--- DIRECTIONS ---
1: Copy the filter discussion word for word from "Hints would be" to "17:39, 17 May 2011 (UTC)".
2: In the filter discussion, which article is recommended for more on damped and undamped natural frequency and resonant frequency?
3: Write the next part of the filter discussion, picking up after its final sentence.

Hints would be appreciated. (And if anyone knows how to indent this box, please go ahead) -- Neels (talk) 14:18, 6 April 2011 (UTC)

You are confusing natural frequency and cut-off frequency (note: if you look at the phase of the transfer function, I think you'll clearly see that it crosses -90 degrees closer to the expected location). The system has an undamped natural frequency that is sometimes confused with the typical definition of cutoff frequency. As the second-order system becomes damped, its initial tendency to oscillate at its natural frequency is still evident, but those oscillates die out quickly and appear to oscillate more slowly. Consequently, the cutoff frequency of the system shifts toward lower frequencies. —TedPavlic (talk/contrib/@) 17:39, 17 May 2011 (UTC)

For more information about natural frequency (damped and undamped) and resonant frequency (which is a frequency of maximum gain), you should see the article on Damping. —TedPavlic (talk/contrib/@) 18:07, 17 May 2011 (UTC)

Transfer function

It'd probably be useful to list the transfer function here. 68.6.101.96 06:46, 19 May 2006 (UTC)

${\displaystyle H(s)={\frac {V_{out}(s)}{V_{in}(s)}}={\frac {R_{1}R_{2}}{R_{1}Z_{1}+Z_{1}Z_{2}+Z_{2}R_{1}+R_{1}R_{2}}}}$

where the Z's are the s-domain impedances of the capacitors.

I think thats correct. Fresheneesz 22:57, 19 May 2006 (UTC)

I just added a generic image that includes a generic transfer function (in terms of ${\displaystyle Z_{1}}$, ${\displaystyle Z_{2}}$, ${\displaystyle Z_{3}}$, and ${\displaystyle Z_{4}}$). --TedPavlic | talk 17:32, 19 November 2007 (UTC)

High-pass configuration transfer function

Any particular reason the transfer function is given in terms of r1, r2, c1, c2 for the lowpass filter and in terms of the q factor, cutoff frequency and stuff for the highpass filter? If no one objects before monday morning utc I'll add the transfer function in terms of the component values.

--- DATA FOR ANALYSIS ---
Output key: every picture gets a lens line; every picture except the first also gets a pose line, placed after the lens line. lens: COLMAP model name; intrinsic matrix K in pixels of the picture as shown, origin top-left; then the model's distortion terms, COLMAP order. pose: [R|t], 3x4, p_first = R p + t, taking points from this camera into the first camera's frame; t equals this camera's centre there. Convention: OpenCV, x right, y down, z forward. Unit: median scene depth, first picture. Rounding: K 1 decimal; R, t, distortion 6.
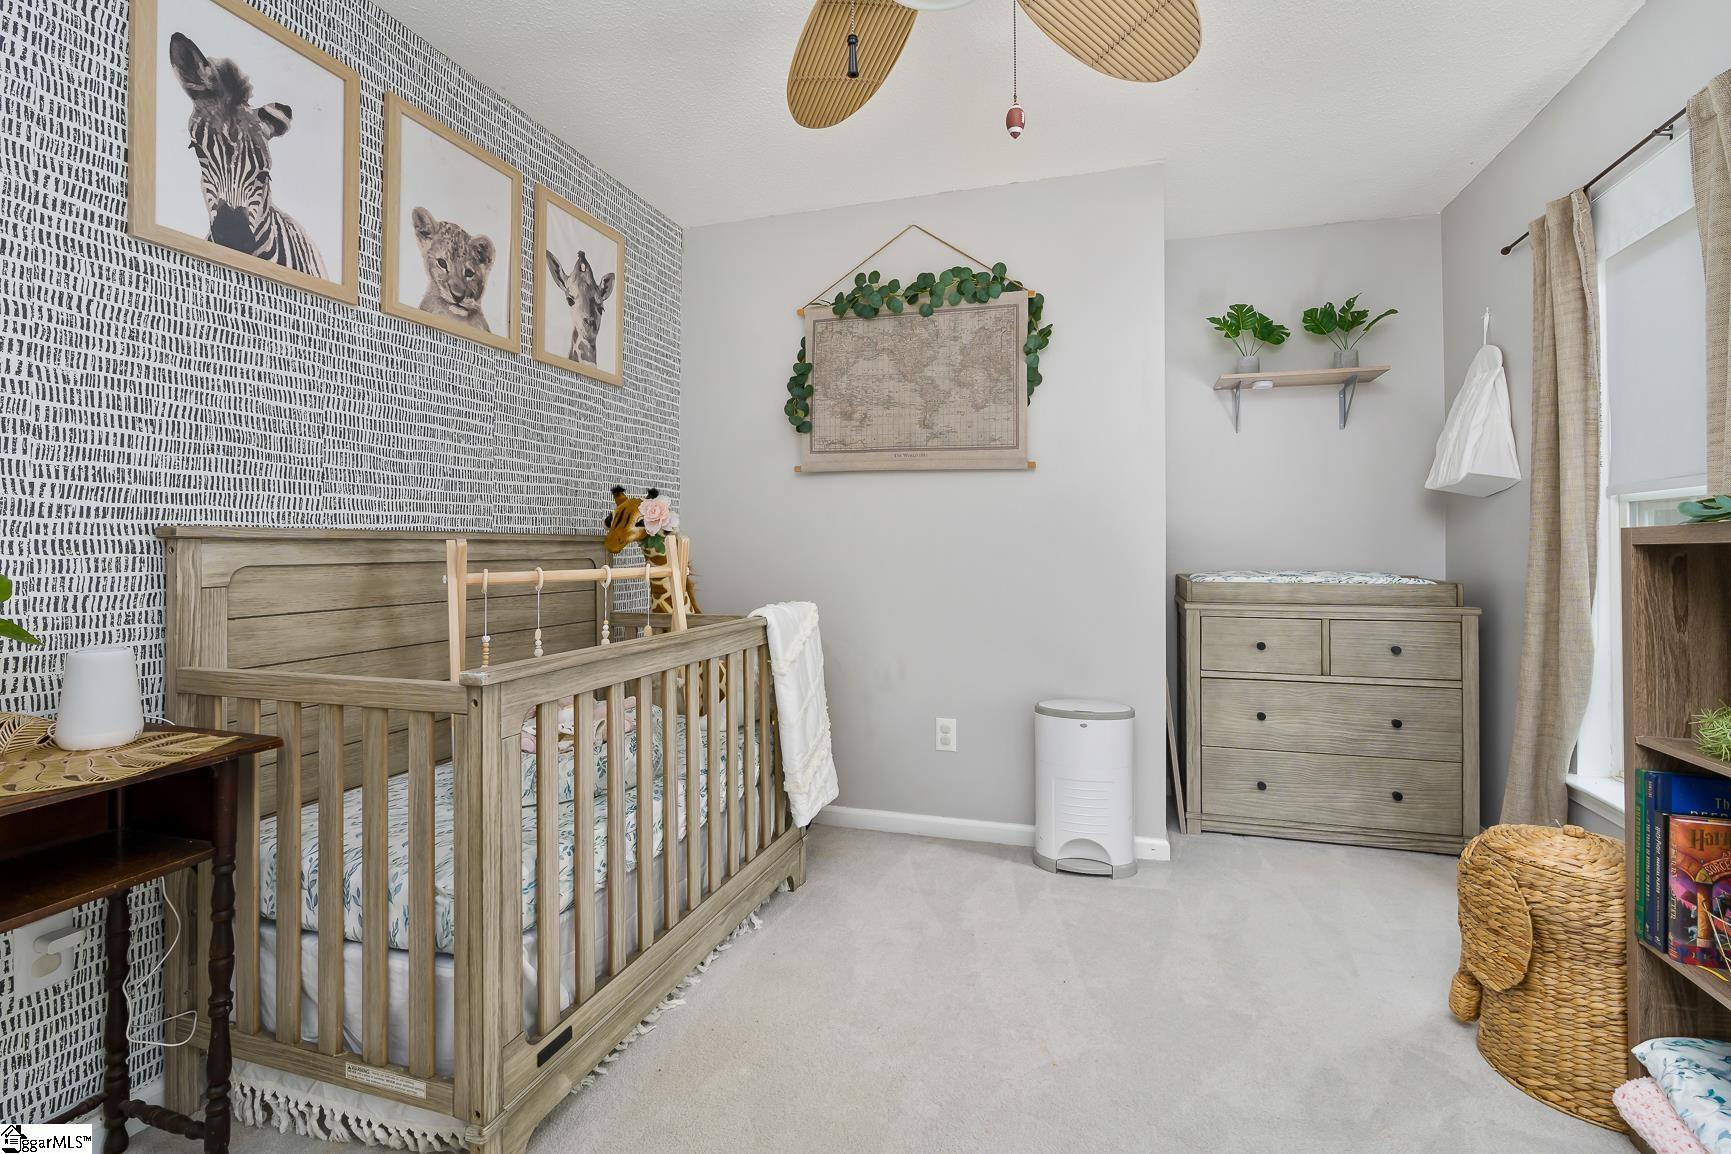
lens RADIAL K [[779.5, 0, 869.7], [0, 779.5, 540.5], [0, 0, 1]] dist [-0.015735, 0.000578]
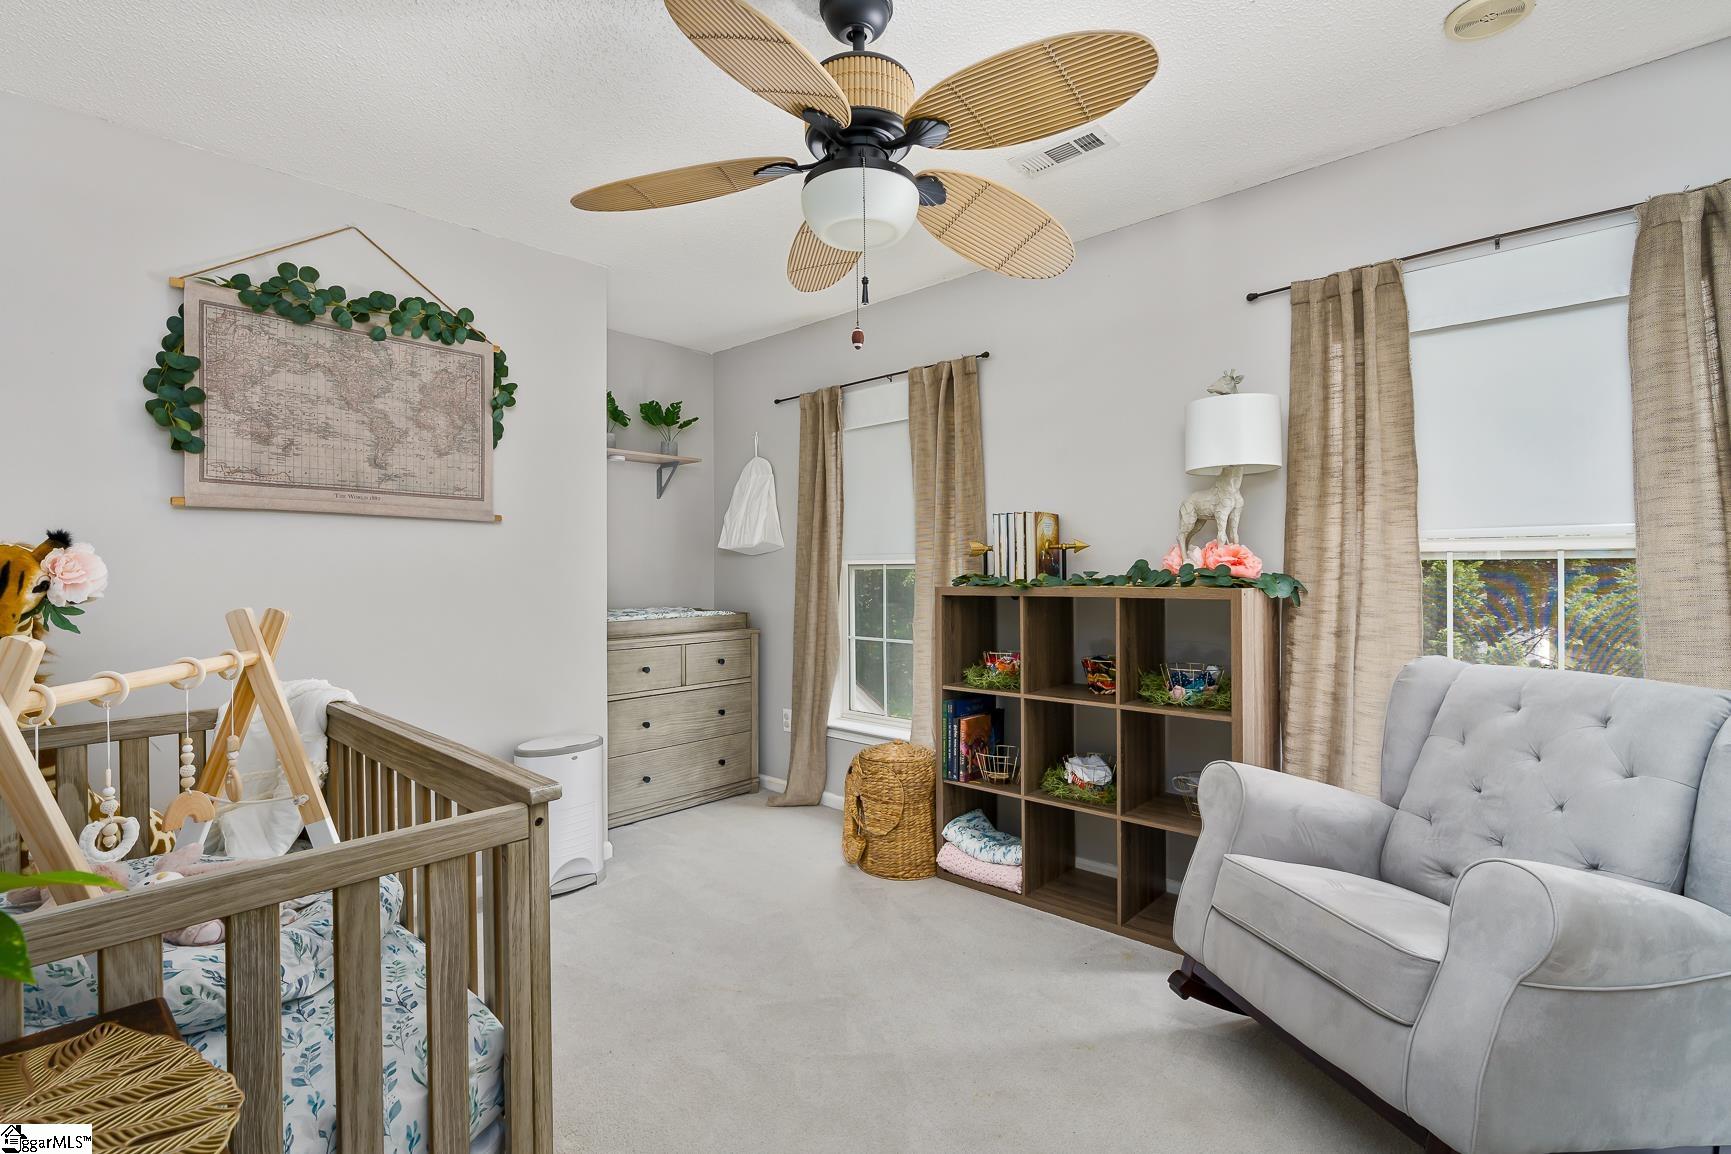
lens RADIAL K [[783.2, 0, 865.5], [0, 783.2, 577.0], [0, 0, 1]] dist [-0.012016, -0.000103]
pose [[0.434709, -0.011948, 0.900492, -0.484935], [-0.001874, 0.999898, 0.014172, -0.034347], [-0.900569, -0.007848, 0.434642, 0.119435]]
==
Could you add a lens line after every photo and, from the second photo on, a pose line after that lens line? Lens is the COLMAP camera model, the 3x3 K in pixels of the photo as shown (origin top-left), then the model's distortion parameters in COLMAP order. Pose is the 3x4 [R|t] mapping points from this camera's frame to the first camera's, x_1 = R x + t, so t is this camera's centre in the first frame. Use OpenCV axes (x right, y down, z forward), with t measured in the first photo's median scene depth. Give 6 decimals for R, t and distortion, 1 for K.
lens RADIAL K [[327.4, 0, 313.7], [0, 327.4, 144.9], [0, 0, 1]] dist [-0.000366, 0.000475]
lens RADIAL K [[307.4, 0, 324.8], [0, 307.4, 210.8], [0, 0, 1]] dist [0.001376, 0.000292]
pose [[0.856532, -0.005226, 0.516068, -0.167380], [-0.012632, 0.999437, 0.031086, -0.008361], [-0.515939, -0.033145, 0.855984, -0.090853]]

--- EXERCISE RESULTS ---
1:
Hints would be appreciated. (And if anyone knows how to indent this box, please go ahead) -- Neels (talk) 14:18, 6 April 2011 (UTC)

You are confusing natural frequency and cut-off frequency (note: if you look at the phase of the transfer function, I think you'll clearly see that it crosses -90 degrees closer to the expected location). The system has an undamped natural frequency that is sometimes confused with the typical definition of cutoff frequency. As the second-order system becomes damped, its initial tendency to oscillate at its natural frequency is still evident, but those oscillates die out quickly and appear to oscillate more slowly. Consequently, the cutoff frequency of the system shifts toward lower frequencies. —TedPavlic (talk/contrib/@) 17:39, 17 May 2011 (UTC)

2: The article on Damping.

3:
The current transfer function:
${\displaystyle G={\frac {s^{2}}{s^{2}+2\pi ({\frac {F_{c}}{Q}})s+4\pi ^{2}(F_{c}^{2})}}}$
Here's what I get for the component value transfer function:
${\displaystyle G={\frac {s^{2}}{s^{2}+{\frac {s}{\sqrt {C_{1}C_{2}R_{1}R_{2}}}}+{\frac {1}{C_{1}C_{2}R_{1}R_{2}}}}}}$ 131.252.212.137 21:34, 24 May 2007 (UTC)

Also, isn't the formula for Q differant depending on if the filter is butterworth, chebyshev, or otherwise?131.252.212.135 17:33, 25 May 2007 (UTC)

The choice of Q is different for the different filter types. For example, a Butterworth has a Q of ${\displaystyle 1/{\sqrt {2}}}$. The form of the filter is always the same -- it's a generic second-order topology. --TedPavlic | talk 17:31, 19 November 2007 (UTC)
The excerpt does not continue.